Belirtilen amaç 1. Saat duvarı listesinde "Wei: 9:47 -> 9:44" ifadesini içeren satırdan listenin sonuna kadar, iki uç da dahil olmak üzere, boş satırları atlayarak satırları "Sıra" ve "Satır" sütunlu bir Markdown tablosu olarak verin. Resimleri yanıta almayın.

Sayfa metni.

/---

1.5.4. Sosyalist Hukuk Sistemi Sosyalizme göre hukuk, iktisadi koşullara ve Marksist-Leninst öğretide yer alan iktisadi
düzene dayanır. Toplumun değiştirilerek yeni bir toplumsal düzene geçmeyi hedefler. Bu
sisteme özgünlüğünü sınıfsız bir toplum, sosyal adalet, kaynakların adil dağılımı, dayanışma,
bireyciliğe karşı mücadele, kişisel çıkarlardan çok toplumsal çıkarları savunmak verir. Marksist
kuramda, sosyalizm, bir geçiş dönemidir. Bu dönemde proletarya (işçi) diktatörlüğü tüm
toplum üzerinde devletin arabuluculuğunu takibiyle gerçekleşir. 1917 yılında Rusya’da
gerçekleşen Bolşevik (Ekim) Devriminden sonra önce Sovyetler Birliğinde daha sonra Doğu
Bloku (Varşova Paktı)’na dâhil olan ve olmayan ülkelerde uygulanmaya başlanmıştır. Bu
hukuk sisteminde, genel olarak, kişilerin mülkiyet hakkı tanınmamıştır. Bunun bir soncu olarak
bu sistemde özel hukuktan ziyade, kamu hukuku gelişmiştir. Bu da birey çıkarının değil de
kamu çıkarının önde tutulmasının bir sonucudur. Sosyalist sistemde hukuk, geçici bir
kurumdur, sınıflı toplumun bir ürünüdür. Komünist aşamaya geçildiğinde hukuka gerek
kalmayacaktır (Atay 2017: 168).

\---

Göreve ait liste.

/---

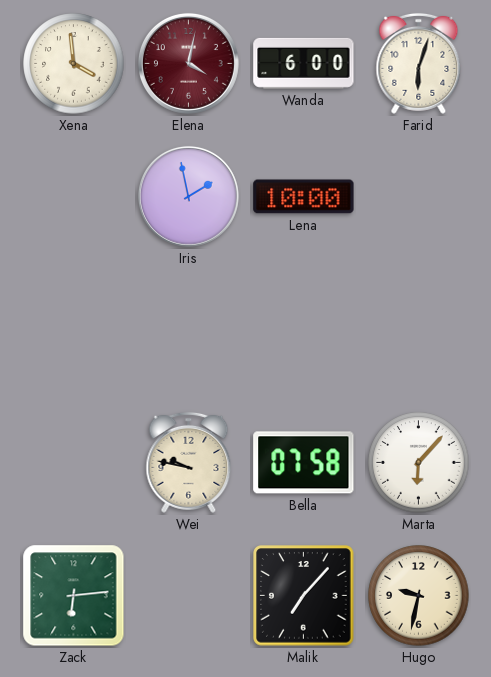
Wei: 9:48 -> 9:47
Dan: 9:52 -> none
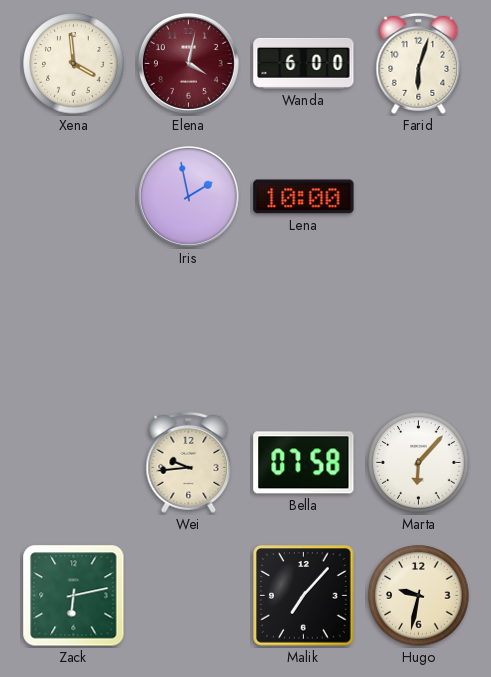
Wei: 9:47 -> 9:44
Zack: 6:14 -> 6:13
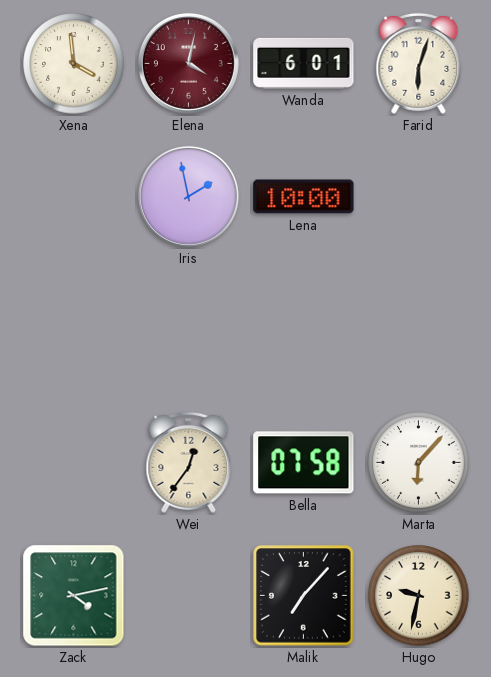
Wanda: 6:00 -> 6:01
Wei: 9:44 -> 12:36
Zack: 6:13 -> 4:13
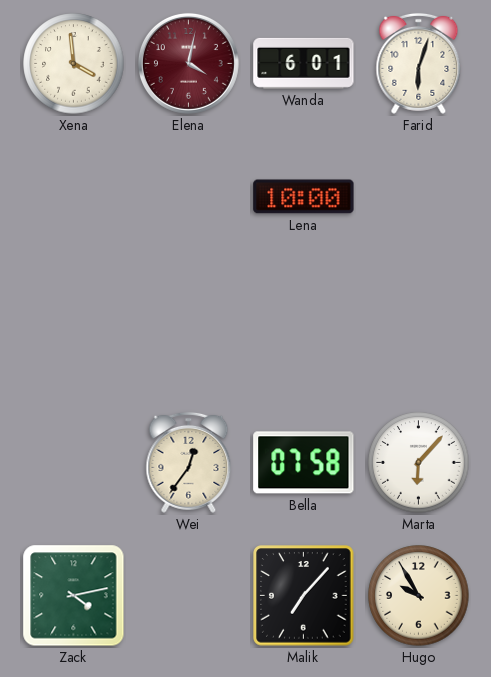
Iris: 1:58 -> none
Hugo: 9:32 -> 9:55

\---

Belirtilen amaç 2.
Aşağıdaki ifadelerin sosyalist hukuk sistemi metniyle uyuşup uyuşmadığını belirtin. Her biri için evet ya da hayır deyin ve kararı belirleyen sözleri metinden birebir alıntılayın.
(a) Bu hukuk sisteminde genel olarak kişilerin mülkiyet hakkı tanınmıştır.
(b) Marksist kuramda sosyalizm bir geçiş dönemidir.
(c) Bu sistemde kamu hukukundan çok özel hukuk gelişmiştir.

Görev yanıtı 1.
| Sıra | Satır |
|---|---|
| 1 | Wei: 9:47 -> 9:44 |
| 2 | Zack: 6:14 -> 6:13 |
| 3 | Wanda: 6:00 -> 6:01 |
| 4 | Wei: 9:44 -> 12:36 |
| 5 | Zack: 6:13 -> 4:13 |
| 6 | Iris: 1:58 -> none |
| 7 | Hugo: 9:32 -> 9:55 |

Görev yanıtı 2.
(a) Hayır: "kişilerin mülkiyet hakkı tanınmamıştır"
(b) Evet: "sosyalizm, bir geçiş dönemidir"
(c) Hayır: "özel hukuktan ziyade, kamu hukuku gelişmiştir"